*EXERCISE REQUIREMENTS:*
Your output should be exactly the lines from the one containing "vfov_deg: 39.7" through the final line of the records, both included, with every picture left out.
*** Block opens ***
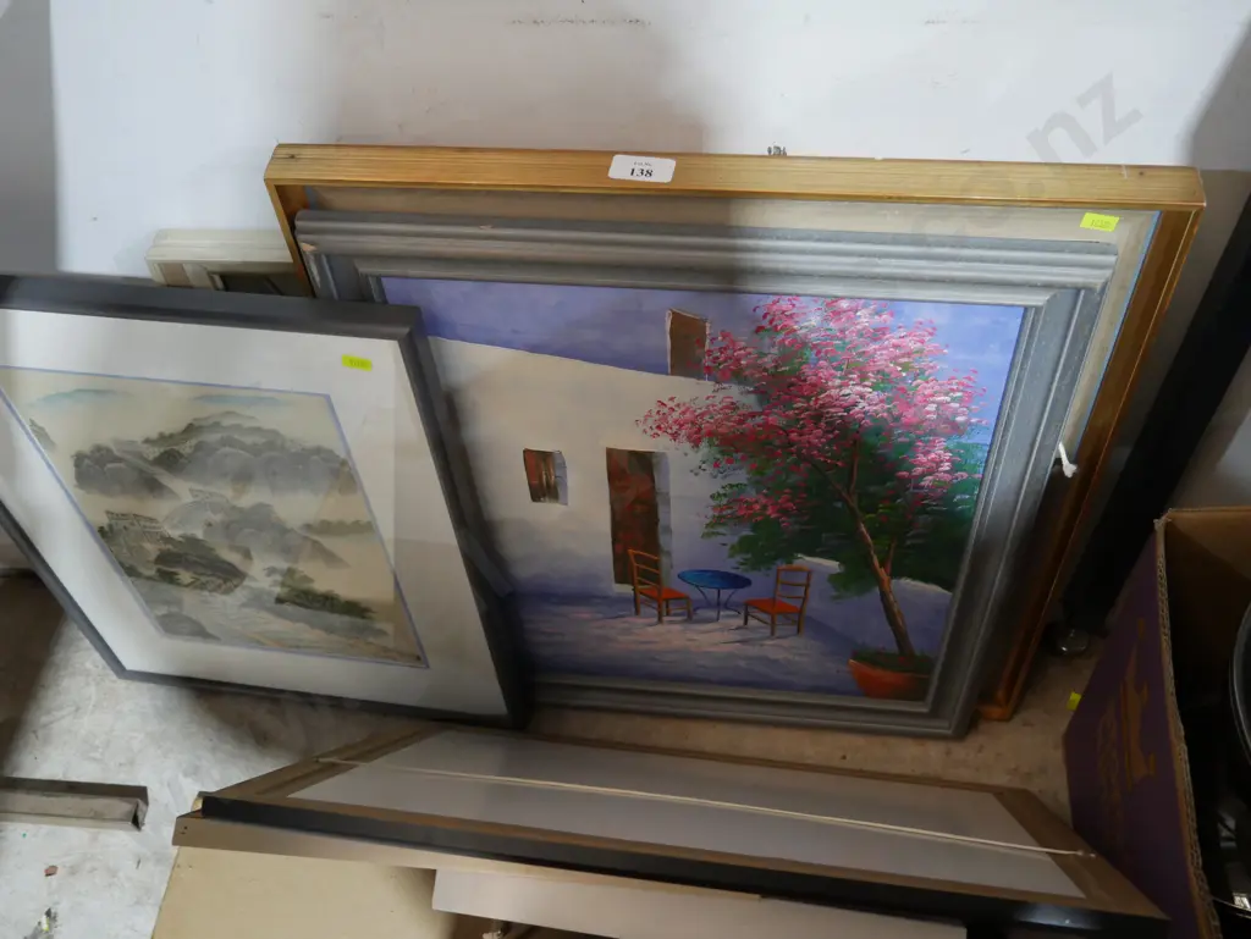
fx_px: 1302
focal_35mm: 36
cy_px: 470
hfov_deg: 51.3
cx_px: 626
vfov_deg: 39.7
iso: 1600
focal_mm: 18
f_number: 4
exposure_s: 1/60
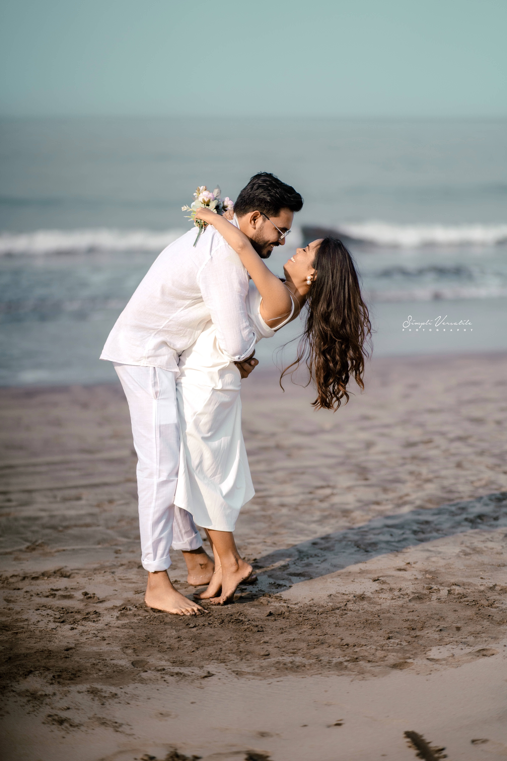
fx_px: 1795
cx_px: 254
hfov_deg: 16.1
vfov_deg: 23.9
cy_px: 380
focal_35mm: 85
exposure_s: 1/8000
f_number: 1.4
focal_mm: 85
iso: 125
*** Block closes ***
*EXPECTED OUTPUT:*
vfov_deg: 39.7
iso: 1600
focal_mm: 18
f_number: 4
exposure_s: 1/60
fx_px: 1795
cx_px: 254
hfov_deg: 16.1
vfov_deg: 23.9
cy_px: 380
focal_35mm: 85
exposure_s: 1/8000
f_number: 1.4
focal_mm: 85
iso: 125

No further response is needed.